| DESCRIZIONE DEL PROBLEMA |
I fattori che causano situazioni da sovraffollamento nella città sono l'abbondanza di siti di nidificazione protetti ed irraggiungibili e di cibo (disponibile in tutti i periodi dell'anno e anche distribuito dai cittadini); temperature più elevate che nelle zone rurali; la mancanza di predatori di uova o piccoli (taccole, cornacchie nere etc.) e di adulti (falco pellegrino, sparviero, allocco e barbagianni).

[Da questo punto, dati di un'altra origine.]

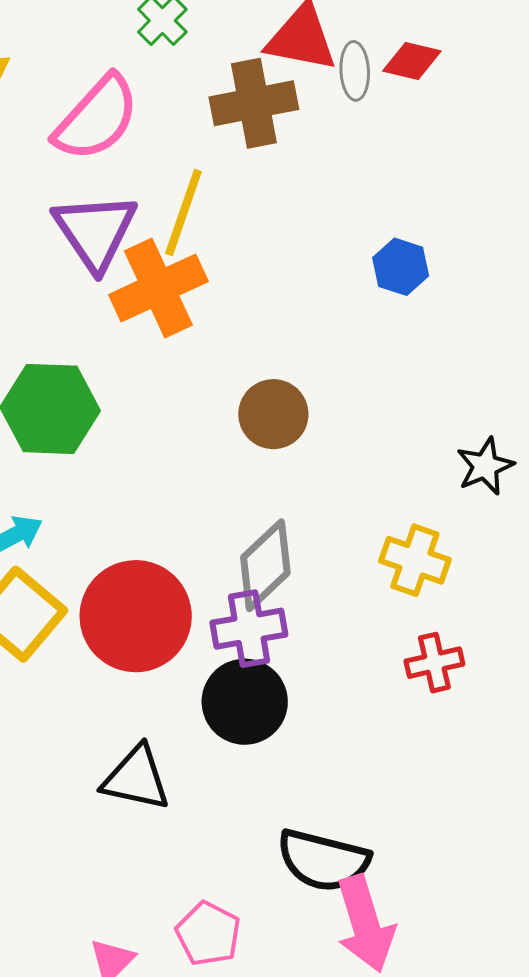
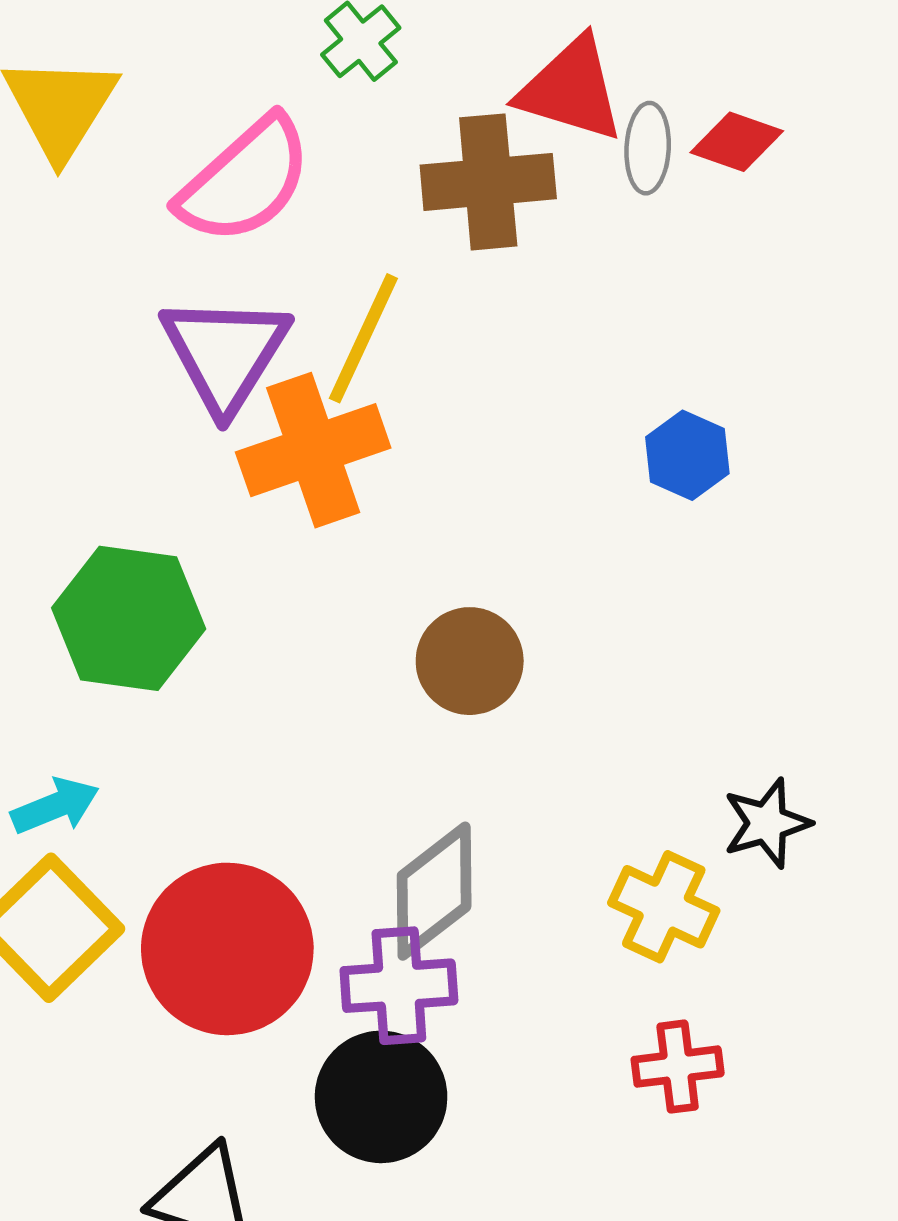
black star: (485, 466) -> (767, 823), moved

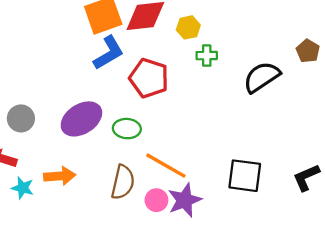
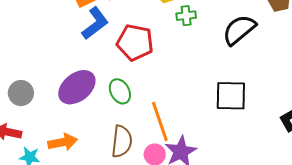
green ellipse: (127, 129) -> (120, 91), turned 65
orange line: (166, 166) -> (160, 122), turned 48
black square: (245, 176) -> (231, 96), moved

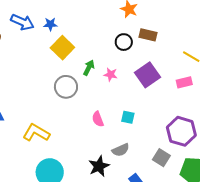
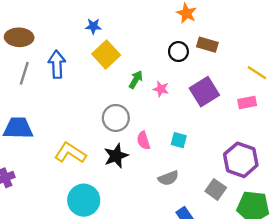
blue arrow: (22, 22) -> (57, 64), moved, turned -120
gray circle: (66, 87) -> (116, 118), moved
black star: (99, 166) -> (116, 156), moved

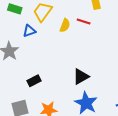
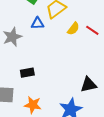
black triangle: (81, 77) -> (89, 85), moved

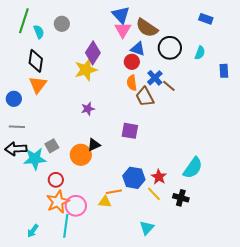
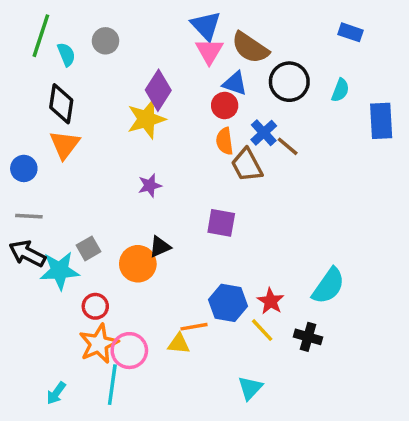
blue rectangle: (224, 71) -> (381, 121), size x1.5
black arrow: (16, 149) -> (27, 254), turned 30

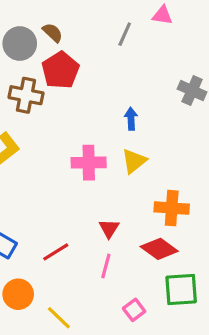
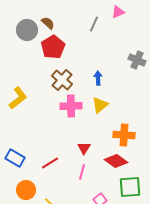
pink triangle: (162, 15) -> (118, 12), turned -32
brown cross: (26, 95) -> (62, 80), moved, turned 30

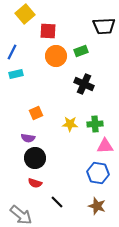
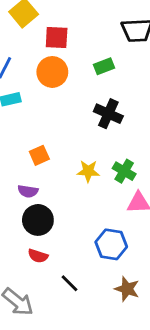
orange circle: (56, 56) -> (52, 72), moved
green cross: (95, 124) -> (124, 171), turned 35
blue hexagon: (98, 173) -> (111, 244), moved

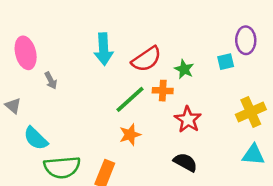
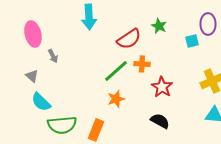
cyan arrow: (104, 49) -> (89, 17), moved
green star: (184, 69) -> (159, 26), moved
gray triangle: (13, 106) -> (32, 76), moved

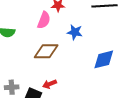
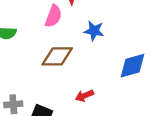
red arrow: (50, 84) -> (84, 96), moved

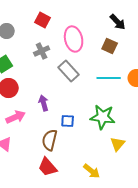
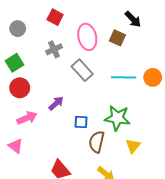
brown square: (110, 46) -> (117, 38), moved
purple arrow: (44, 103) -> (56, 103), turned 63
brown semicircle: (50, 140) -> (97, 142), moved

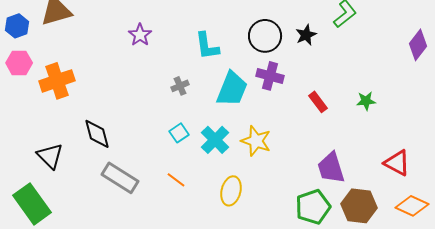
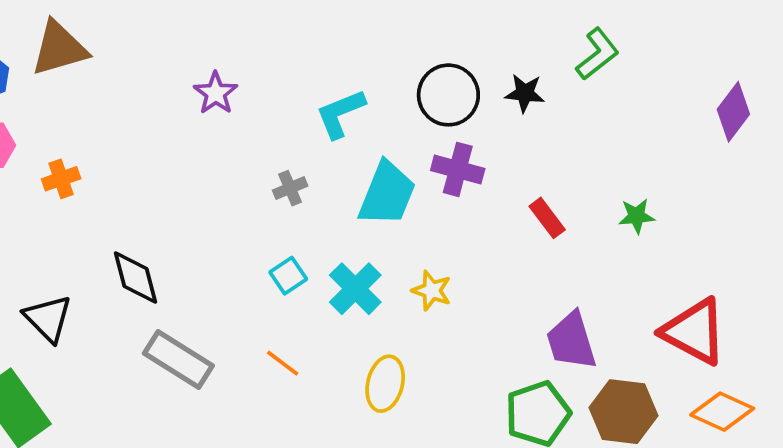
black star: (306, 35) -> (525, 93), turned 30
cyan L-shape: (207, 46) -> (340, 114), turned 76
orange cross: (57, 81) -> (61, 179), size x0.6
yellow star: (256, 141) -> (432, 291), size x0.7
red triangle: (397, 163) -> (694, 332), size x1.4

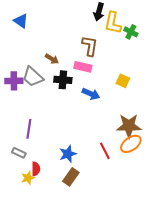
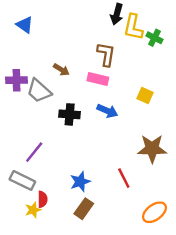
black cross: (63, 80) -> (70, 114), moved
purple cross: (14, 81) -> (17, 80), moved
purple line: (29, 129) -> (34, 152), turned 30
orange ellipse: (131, 144) -> (154, 212), moved
gray rectangle: (19, 153) -> (22, 180), size x1.5

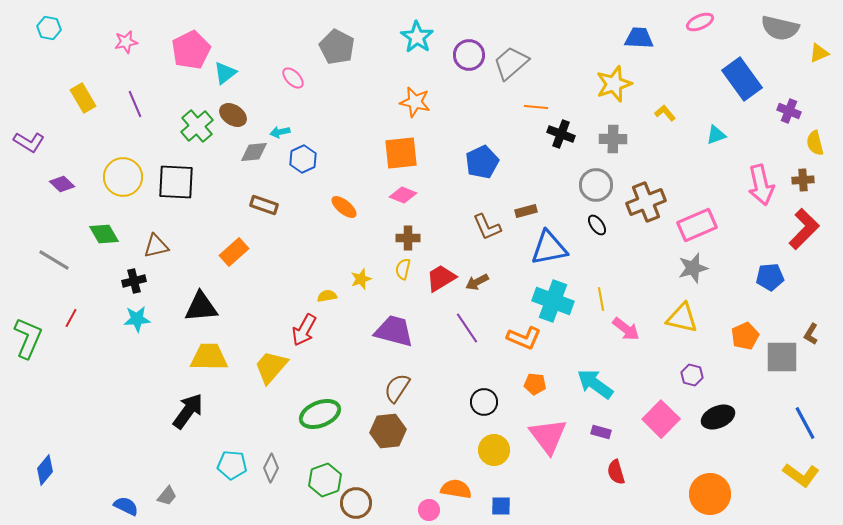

Tale sovrappopolazione genera problemi in termini di igiene urbana e salute pubblica, di rischio sanitario per gli uccelli domestici e selvatici, di danni irreversibili a monumenti e fabbricati storici. Da una recente ricerca condotta dall'Università di Pisa è emerso che un'alta densità di popolazione e l'elevato potere riproduttivo creano problemi sia di ordine sanitario che di degrado urbano. Infatti una elevata concentrazione di abitanti e di colombi facilita la diffusione delle patologie veicolate da questi animali, mentre stabili, viali, monumenti e opere pubbliche o private, davanzali, marciapiedi vengono imbrattati di escrementi. L'ambiente urbano può sopportare ed eliminare solo una piccola parte di questi: il resto corrode (causa l'elevata acidità degli escrementi) maleodora e rappresenta uno spiacevole spettacolo. Inoltre il fatto che il numero dei colombi tende sempre ad aumentare, crea uno squilibrio da sovrappopolamento che induce disagi e deprime lo stato di salute di questi animali aggravando i problemi legati sia al rischio sanitario che al degrado urbano.
Il censimento della popolazione dei colombi nella nostra città, ha stimato una presenza tra i 2000 e i 3000 individui con una popolazione stabile intorno ai 1500, concentrata nel: Centro Storico- Villa Comunale - Piazza d'Ovidio - S. Leonardo - Via Ziccardi - Vico Carnaio - Via Cavour (stazione ferroviaria) - Villa Maria - Via XXIV Maggio - Via Roma (vecchio edificio Enel).